Each line of the listing below containing the word "toch" should be returned.

-- Opening Marker --

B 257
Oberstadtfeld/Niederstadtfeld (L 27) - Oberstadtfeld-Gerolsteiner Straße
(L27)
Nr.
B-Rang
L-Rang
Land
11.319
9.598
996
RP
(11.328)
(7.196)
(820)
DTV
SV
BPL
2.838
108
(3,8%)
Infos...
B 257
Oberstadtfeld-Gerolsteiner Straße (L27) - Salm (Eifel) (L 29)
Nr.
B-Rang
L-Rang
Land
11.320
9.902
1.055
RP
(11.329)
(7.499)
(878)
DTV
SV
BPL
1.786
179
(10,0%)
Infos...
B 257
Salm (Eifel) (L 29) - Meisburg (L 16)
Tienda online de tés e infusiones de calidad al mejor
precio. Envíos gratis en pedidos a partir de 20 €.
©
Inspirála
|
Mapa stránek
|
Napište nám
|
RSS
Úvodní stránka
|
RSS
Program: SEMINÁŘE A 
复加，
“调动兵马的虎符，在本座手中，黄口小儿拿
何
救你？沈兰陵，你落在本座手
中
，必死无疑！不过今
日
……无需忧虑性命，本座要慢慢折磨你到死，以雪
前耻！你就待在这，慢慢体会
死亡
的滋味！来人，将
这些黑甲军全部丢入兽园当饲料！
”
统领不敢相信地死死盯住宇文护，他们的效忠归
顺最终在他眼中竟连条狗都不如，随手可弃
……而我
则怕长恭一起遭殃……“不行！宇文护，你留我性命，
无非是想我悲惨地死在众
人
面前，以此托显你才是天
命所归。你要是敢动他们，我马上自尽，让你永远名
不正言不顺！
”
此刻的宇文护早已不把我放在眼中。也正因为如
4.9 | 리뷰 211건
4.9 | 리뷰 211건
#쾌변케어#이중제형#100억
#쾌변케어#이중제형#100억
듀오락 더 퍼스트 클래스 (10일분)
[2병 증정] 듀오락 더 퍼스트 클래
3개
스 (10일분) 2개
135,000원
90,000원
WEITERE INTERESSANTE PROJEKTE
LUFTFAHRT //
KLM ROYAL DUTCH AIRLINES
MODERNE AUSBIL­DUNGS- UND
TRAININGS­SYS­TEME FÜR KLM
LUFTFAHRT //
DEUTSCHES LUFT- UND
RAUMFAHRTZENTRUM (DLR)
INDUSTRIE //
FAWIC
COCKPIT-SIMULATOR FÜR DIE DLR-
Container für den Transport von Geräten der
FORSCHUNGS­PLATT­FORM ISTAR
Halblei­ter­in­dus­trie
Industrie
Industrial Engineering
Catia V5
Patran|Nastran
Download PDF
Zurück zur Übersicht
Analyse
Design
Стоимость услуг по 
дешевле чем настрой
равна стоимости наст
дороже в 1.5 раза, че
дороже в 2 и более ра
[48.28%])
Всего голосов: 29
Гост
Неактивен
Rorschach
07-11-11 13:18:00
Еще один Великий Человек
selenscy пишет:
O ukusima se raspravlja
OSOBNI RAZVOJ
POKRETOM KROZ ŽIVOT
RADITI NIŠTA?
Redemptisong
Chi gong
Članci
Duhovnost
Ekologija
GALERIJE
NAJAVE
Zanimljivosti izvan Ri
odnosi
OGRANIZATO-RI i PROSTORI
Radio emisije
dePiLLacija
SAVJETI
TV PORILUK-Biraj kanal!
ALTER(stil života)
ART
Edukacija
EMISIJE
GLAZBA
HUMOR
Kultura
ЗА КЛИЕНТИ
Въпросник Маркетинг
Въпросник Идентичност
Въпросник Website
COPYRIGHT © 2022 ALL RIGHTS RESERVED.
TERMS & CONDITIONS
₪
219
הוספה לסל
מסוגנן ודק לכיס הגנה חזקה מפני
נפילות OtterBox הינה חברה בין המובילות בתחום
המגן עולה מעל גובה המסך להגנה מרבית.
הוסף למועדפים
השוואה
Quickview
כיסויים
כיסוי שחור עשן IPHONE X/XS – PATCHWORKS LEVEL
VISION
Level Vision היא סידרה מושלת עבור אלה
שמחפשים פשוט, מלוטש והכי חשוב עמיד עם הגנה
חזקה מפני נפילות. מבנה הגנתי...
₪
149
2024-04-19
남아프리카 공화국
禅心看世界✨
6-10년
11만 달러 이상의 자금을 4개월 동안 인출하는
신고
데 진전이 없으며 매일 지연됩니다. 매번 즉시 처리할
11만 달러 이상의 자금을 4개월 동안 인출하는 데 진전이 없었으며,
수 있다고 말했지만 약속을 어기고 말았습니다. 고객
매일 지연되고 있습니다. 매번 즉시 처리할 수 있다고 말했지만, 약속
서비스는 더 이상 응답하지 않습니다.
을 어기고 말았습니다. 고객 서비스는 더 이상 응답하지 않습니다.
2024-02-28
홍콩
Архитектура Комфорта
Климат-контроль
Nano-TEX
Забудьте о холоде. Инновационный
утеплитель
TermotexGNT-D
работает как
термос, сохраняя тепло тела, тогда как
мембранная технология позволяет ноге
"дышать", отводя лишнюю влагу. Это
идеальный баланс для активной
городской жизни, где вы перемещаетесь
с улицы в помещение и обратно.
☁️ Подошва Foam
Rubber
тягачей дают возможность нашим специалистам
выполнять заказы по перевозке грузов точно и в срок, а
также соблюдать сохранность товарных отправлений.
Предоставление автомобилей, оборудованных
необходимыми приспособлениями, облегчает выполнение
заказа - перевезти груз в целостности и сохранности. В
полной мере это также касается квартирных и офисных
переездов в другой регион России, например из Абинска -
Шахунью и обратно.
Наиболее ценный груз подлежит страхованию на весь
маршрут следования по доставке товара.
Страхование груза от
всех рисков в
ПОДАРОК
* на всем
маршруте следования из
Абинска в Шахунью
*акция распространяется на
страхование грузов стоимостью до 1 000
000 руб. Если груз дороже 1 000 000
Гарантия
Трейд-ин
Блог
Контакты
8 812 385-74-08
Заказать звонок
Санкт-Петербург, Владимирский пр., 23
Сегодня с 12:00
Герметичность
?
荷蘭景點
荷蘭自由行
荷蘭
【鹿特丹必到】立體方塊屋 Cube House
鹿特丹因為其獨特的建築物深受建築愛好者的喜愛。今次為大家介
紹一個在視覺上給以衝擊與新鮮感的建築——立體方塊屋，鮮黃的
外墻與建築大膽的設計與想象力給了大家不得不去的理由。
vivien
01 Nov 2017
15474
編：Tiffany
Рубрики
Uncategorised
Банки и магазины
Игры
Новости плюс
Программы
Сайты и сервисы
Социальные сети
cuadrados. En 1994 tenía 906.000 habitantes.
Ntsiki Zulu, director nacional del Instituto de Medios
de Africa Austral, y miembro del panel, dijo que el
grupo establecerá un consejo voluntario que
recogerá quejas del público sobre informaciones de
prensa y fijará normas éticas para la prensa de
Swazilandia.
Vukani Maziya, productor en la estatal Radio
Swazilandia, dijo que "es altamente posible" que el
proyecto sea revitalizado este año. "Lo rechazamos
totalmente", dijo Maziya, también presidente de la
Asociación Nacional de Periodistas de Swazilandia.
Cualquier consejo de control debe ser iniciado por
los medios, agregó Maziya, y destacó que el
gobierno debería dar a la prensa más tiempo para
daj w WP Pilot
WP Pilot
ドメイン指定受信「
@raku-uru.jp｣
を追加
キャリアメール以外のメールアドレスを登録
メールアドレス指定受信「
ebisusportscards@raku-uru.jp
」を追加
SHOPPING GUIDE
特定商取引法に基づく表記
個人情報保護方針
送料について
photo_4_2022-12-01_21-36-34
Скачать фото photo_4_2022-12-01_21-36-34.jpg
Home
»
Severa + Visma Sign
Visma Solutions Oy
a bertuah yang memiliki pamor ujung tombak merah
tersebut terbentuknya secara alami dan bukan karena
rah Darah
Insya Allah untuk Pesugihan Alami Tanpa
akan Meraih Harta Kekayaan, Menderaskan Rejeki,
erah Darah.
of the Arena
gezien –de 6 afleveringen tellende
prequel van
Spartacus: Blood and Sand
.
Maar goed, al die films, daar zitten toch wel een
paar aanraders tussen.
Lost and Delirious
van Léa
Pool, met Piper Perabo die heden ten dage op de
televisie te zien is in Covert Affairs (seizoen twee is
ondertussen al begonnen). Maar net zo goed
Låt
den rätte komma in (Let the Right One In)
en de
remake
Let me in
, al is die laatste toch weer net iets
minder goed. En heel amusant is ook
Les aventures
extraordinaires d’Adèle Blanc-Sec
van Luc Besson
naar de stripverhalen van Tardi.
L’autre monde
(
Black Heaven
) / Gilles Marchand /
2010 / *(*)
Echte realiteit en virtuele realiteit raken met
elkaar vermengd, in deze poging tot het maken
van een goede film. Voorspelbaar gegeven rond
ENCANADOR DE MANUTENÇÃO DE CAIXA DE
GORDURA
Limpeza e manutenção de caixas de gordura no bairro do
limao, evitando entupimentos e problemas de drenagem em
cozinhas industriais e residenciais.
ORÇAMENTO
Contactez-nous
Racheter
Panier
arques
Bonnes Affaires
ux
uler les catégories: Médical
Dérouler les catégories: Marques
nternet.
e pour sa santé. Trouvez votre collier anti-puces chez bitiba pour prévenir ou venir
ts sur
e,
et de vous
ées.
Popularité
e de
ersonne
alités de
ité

-- Closing Marker --

**Result of this exercise**
Maar goed, al die films, daar zitten toch wel een
, al is die laatste toch weer net iets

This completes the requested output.